## PROBLEMS TO WORK ON
1/ Answer these questions about the travel passage below:
(a) Which river flowed with its tributary over the green turf?
(b) What were the two villages in the middle distance called?
(c) What lay beyond the Turkish Shishtapa?
2/ Repeat everything in the travel passage below from "For myself, I" down to "Jews, Armenians, Poles!", word for word.

## PASSAGE
For myself, I could not sleep, for all the comfort of my camp bed, and memories of sound slumbers which it evoked. Was it the grave faces of the Russian peasants and the strange irony of their history and circumstances that haunted and kept the mind strung? Or were the senses fluttering under the presence of the fair woman whose soft breathing one could almost hear? God residing in those frames of steel, God incarnate in her voluptuousness!—Yet their God was not the God of the pantheist, but a stern, a militant God.... And thought wandered out into the stony by-paths, the home of the sprites that mock thought. The ingenious wickedness of man with his Churches and his heretics, and all the cowering crowd of Jews, Armenians, Poles!

A faint light was already diffused over the cheerless apartment as I passed down the row of heavy sleepers and gained the door and the open air. Day had broken—a morning of perfect stillness, the vapours lingering on the saturated grass. A cold, grey world of bleak uplands and mist-veiled mountains, a chill atmosphere which sent one pacing to and fro. But when the sun rose above the haze into the clear vault of heaven, the colours started, the chill softened into delicious freshness, and the peculiar beauty of the scene was revealed. One looked in vain for the snowy fangs of AlagÖz; they had been lost to view behind the amphitheatre of nearer outlines which composed the closing phases of our stage of yesterday. But within the limits of those gentler shapes was outspread an ideal landscape, typical of the most elevated areas of the tableland (Fig. 22). The plainer levels were invested with the character of swelling downs, and down and hillside were carpeted with turf. Over the green and fibrous surface flowed the Arpa and its tributary, flashes of white and luminous blue. Here and there brief patches of cultivation checkered the soil, especially towards north-west and west. In the middle distance one could discern two villages of moderate size—the two Shishtapas, barely distinguished from the waste. Beyond the Turkish Shishtapa, obscuring all but the first line of the settlement, lay a captive cloud, an opaque opaline mass. The illustration shows the rivers descending towards you and uniting at your feet. The hills which line the distance circle round and mass behind you, closing the prospect towards the south. In that direction the united waters bid farewell to the grassy uplands, and enter the stony tracts which slope to the plain of Alexandropol between the outworks of the Chaldir system and those of the meridional border range.

## DATA FOR REVIEW
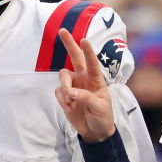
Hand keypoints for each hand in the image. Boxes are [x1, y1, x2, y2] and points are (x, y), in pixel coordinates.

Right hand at [54, 28, 115, 142]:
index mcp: (96, 79)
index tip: (84, 40)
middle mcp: (83, 78)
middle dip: (69, 44)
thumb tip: (72, 92)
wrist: (94, 131)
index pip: (92, 63)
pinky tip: (69, 108)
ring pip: (63, 77)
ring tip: (71, 102)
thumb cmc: (102, 116)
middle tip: (62, 30)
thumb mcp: (100, 108)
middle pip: (75, 57)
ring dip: (65, 88)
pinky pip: (58, 92)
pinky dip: (62, 100)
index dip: (88, 52)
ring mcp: (73, 86)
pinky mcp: (65, 96)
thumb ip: (87, 98)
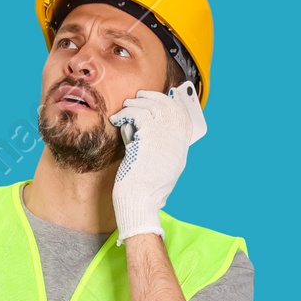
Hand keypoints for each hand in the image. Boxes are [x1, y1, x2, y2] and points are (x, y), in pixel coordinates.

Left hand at [109, 83, 206, 241]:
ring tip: (126, 108)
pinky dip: (126, 113)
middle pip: (170, 107)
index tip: (163, 97)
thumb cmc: (144, 192)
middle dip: (154, 97)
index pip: (184, 117)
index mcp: (181, 150)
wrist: (140, 204)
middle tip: (139, 97)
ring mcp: (164, 139)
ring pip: (153, 107)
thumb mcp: (158, 169)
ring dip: (137, 103)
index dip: (173, 103)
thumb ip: (156, 149)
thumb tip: (137, 132)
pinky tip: (117, 119)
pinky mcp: (148, 139)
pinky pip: (138, 114)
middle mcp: (176, 142)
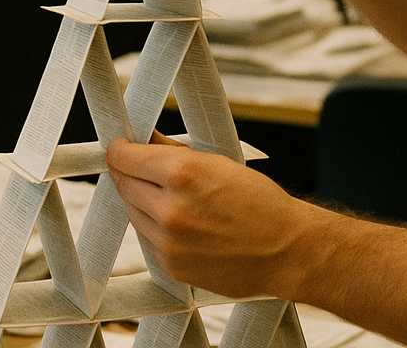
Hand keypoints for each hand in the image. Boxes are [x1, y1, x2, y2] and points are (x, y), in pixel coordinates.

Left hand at [106, 133, 312, 299]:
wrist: (286, 250)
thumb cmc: (260, 203)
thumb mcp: (219, 163)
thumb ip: (175, 151)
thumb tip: (147, 140)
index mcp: (182, 173)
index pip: (126, 158)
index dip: (120, 149)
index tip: (120, 147)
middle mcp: (169, 209)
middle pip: (124, 184)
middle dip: (129, 173)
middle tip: (139, 167)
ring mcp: (168, 241)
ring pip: (133, 212)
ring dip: (142, 200)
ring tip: (168, 195)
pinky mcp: (171, 266)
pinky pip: (148, 239)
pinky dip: (155, 227)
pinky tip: (180, 222)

## EXERCISE RESPONSES
1/
(a) The Arpa.
(b) The two Shishtapas.
(c) A captive cloud, an opaque opaline mass.

2/
For myself, I could not sleep, for all the comfort of my camp bed, and memories of sound slumbers which it evoked. Was it the grave faces of the Russian peasants and the strange irony of their history and circumstances that haunted and kept the mind strung? Or were the senses fluttering under the presence of the fair woman whose soft breathing one could almost hear? God residing in those frames of steel, God incarnate in her voluptuousness!—Yet their God was not the God of the pantheist, but a stern, a militant God.... And thought wandered out into the stony by-paths, the home of the sprites that mock thought. The ingenious wickedness of man with his Churches and his heretics, and all the cowering crowd of Jews, Armenians, Poles!